Lord Haw Haw, a 2ft x 2ft 5in (61 x 74.5cm) oil on canvas by Hilda Davis dated 1940, caught the eye of two bidders at the October 11 auction at Lawrences of Crewkerne. The scene, which had been estimated at £500-700, depicts a family listening intently, and with a degree of alarm, to the broadcast.

Richard Kay, director of pictures at the saleroom, said: “We did not take one single enquiry ahead of the sale and there was no indication it would sell at all.”

However, an online bidder battled it out from a starting bid of £440 with a private collector on the phone, local to the Somerset saleroom, who eventually secured this work at £26,000 (plus 25% buyer’s premium) – setting an artist record.

Kay added: “The interest in this painting was not because of the artist, it came down to the date and the subject, and that both parties were adamant they wanted it.

“Provokes conversation”

“The picture provokes a conversation. This isn’t a picture of a great British hero, instead it’s a character who left an awful stain of treachery. But the picture has a slightly cartoonish feel to it and invites analysis.

“It was painted at a critical point in the war, a febrile moment at the height of the Blitz when concern about the rise of the power of the Nazis was considerable.”

The picture carries an exhibition label on the reverse from the Russell-Cotes Art Gallery’s show Eminent Living Artists (March-June 1945) held in Bournemouth at the very end of the war. Joyce was captured in May 1945 and later tried on three counts of high treason.
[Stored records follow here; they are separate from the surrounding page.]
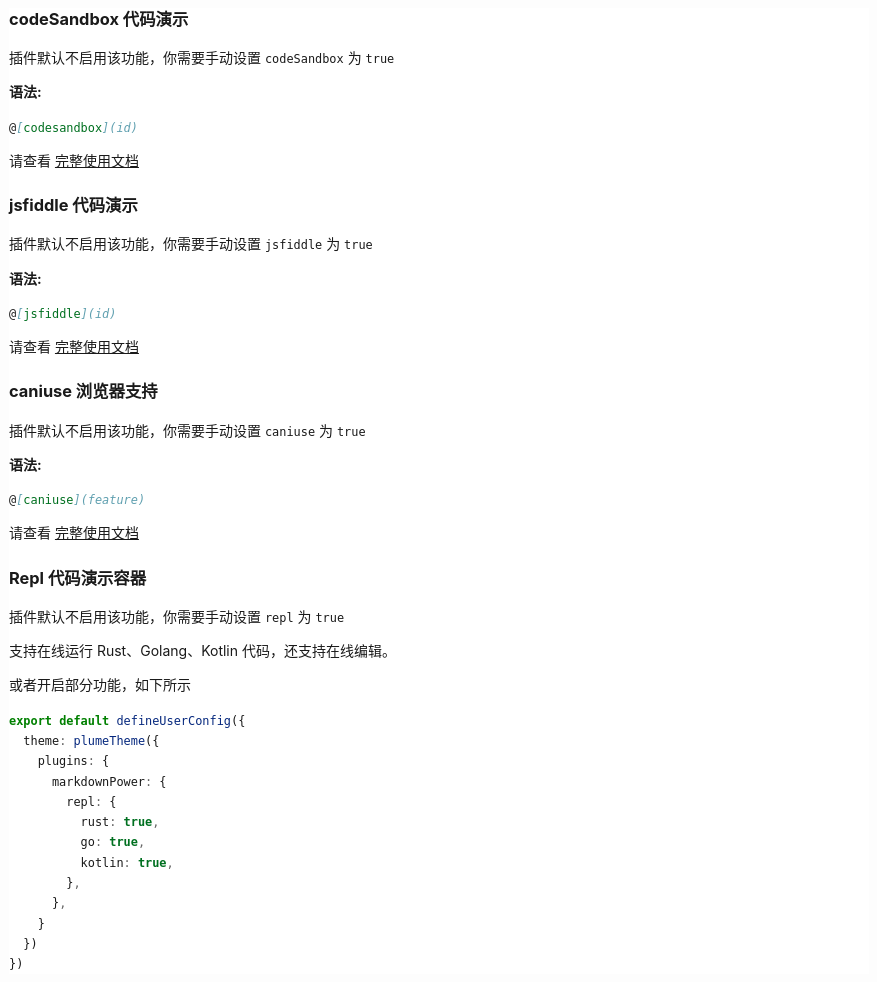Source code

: ### codeSandbox 代码演示

插件默认不启用该功能，你需要手动设置 `codeSandbox` 为 `true`

__语法:__

```md
@[codesandbox](id)
```

请查看 [完整使用文档](../../guide/repl/codeSandbox.md)

### jsfiddle 代码演示

插件默认不启用该功能，你需要手动设置 `jsfiddle` 为 `true`

__语法:__

```md
@[jsfiddle](id)
```

请查看 [完整使用文档](../../guide/repl/jsFiddle.md)

### caniuse 浏览器支持

插件默认不启用该功能，你需要手动设置 `caniuse` 为 `true`

__语法:__

```md
@[caniuse](feature)
```

请查看 [完整使用文档](../../guide/markdown/caniuse.md)

### Repl 代码演示容器

插件默认不启用该功能，你需要手动设置 `repl` 为 `true`

支持在线运行 Rust、Golang、Kotlin 代码，还支持在线编辑。

或者开启部分功能，如下所示

``` ts
export default defineUserConfig({
  theme: plumeTheme({
    plugins: {
      markdownPower: {
        repl: {
          rust: true,
          go: true,
          kotlin: true,
        },
      },
    }
  })
})
```
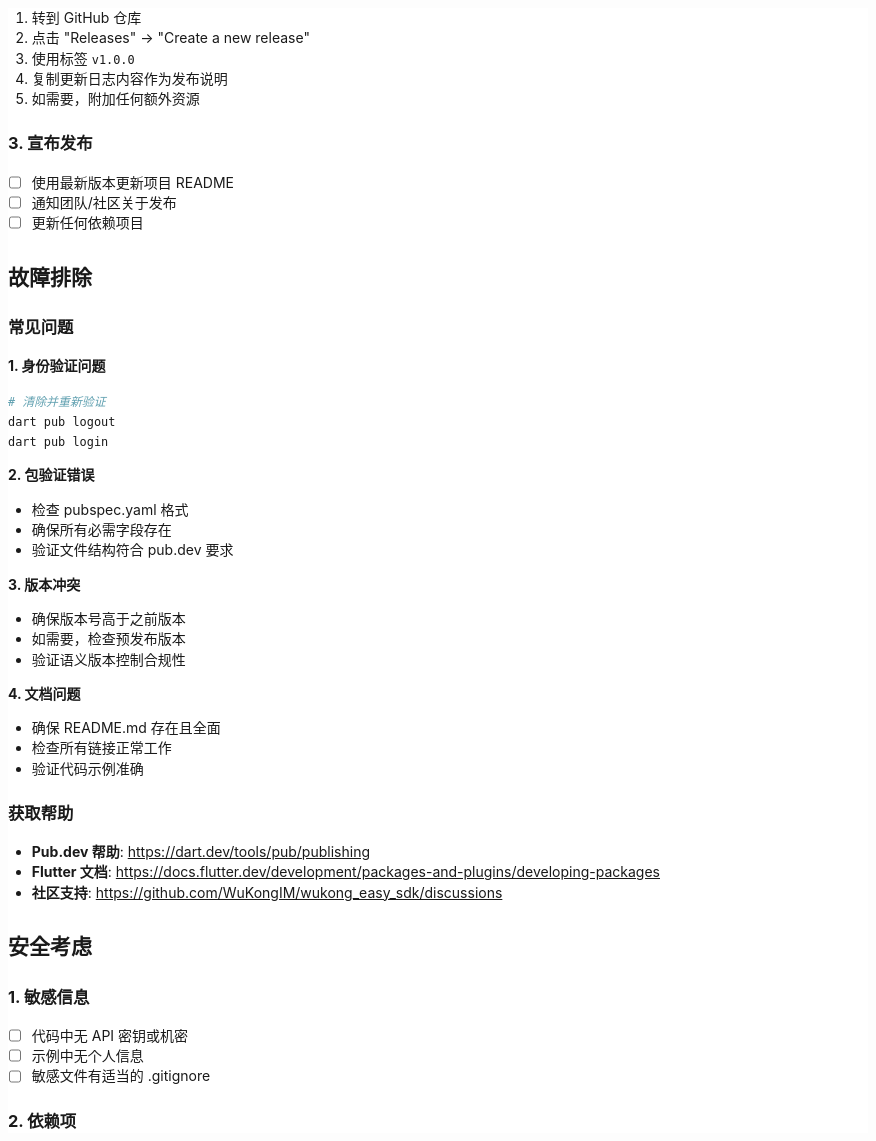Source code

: 1. 转到 GitHub 仓库
2. 点击 "Releases" → "Create a new release"
3. 使用标签 `v1.0.0`
4. 复制更新日志内容作为发布说明
5. 如需要，附加任何额外资源

### 3. 宣布发布

- [ ] 使用最新版本更新项目 README
- [ ] 通知团队/社区关于发布
- [ ] 更新任何依赖项目

## 故障排除

### 常见问题

**1. 身份验证问题**
```bash
# 清除并重新验证
dart pub logout
dart pub login
```

**2. 包验证错误**
- 检查 pubspec.yaml 格式
- 确保所有必需字段存在
- 验证文件结构符合 pub.dev 要求

**3. 版本冲突**
- 确保版本号高于之前版本
- 如需要，检查预发布版本
- 验证语义版本控制合规性

**4. 文档问题**
- 确保 README.md 存在且全面
- 检查所有链接正常工作
- 验证代码示例准确

### 获取帮助

- **Pub.dev 帮助**: https://dart.dev/tools/pub/publishing
- **Flutter 文档**: https://docs.flutter.dev/development/packages-and-plugins/developing-packages
- **社区支持**: https://github.com/WuKongIM/wukong_easy_sdk/discussions

## 安全考虑

### 1. 敏感信息

- [ ] 代码中无 API 密钥或机密
- [ ] 示例中无个人信息
- [ ] 敏感文件有适当的 .gitignore

### 2. 依赖项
He was hanged in 1946.

Only a dozen examples of Davis’ work have appeared at auction in the past three decades, making just a few hundred pounds each.

Very little is known about the artist, who was active between 1935-60. Her most recent auction result was at Sworders on June 7, 2016, when the 1937 oil painting Children Should Be Seen and Not Heard was hammered down at £200. Her Nurses Sitting Around a Table is in the Imperial Health Charity art collection in St Mary’s Hospital in London.

The Lord Haw Haw picture was consigned to the saleroom by the wife of a late antiques dealer who said the result was the best profit he might have ever made.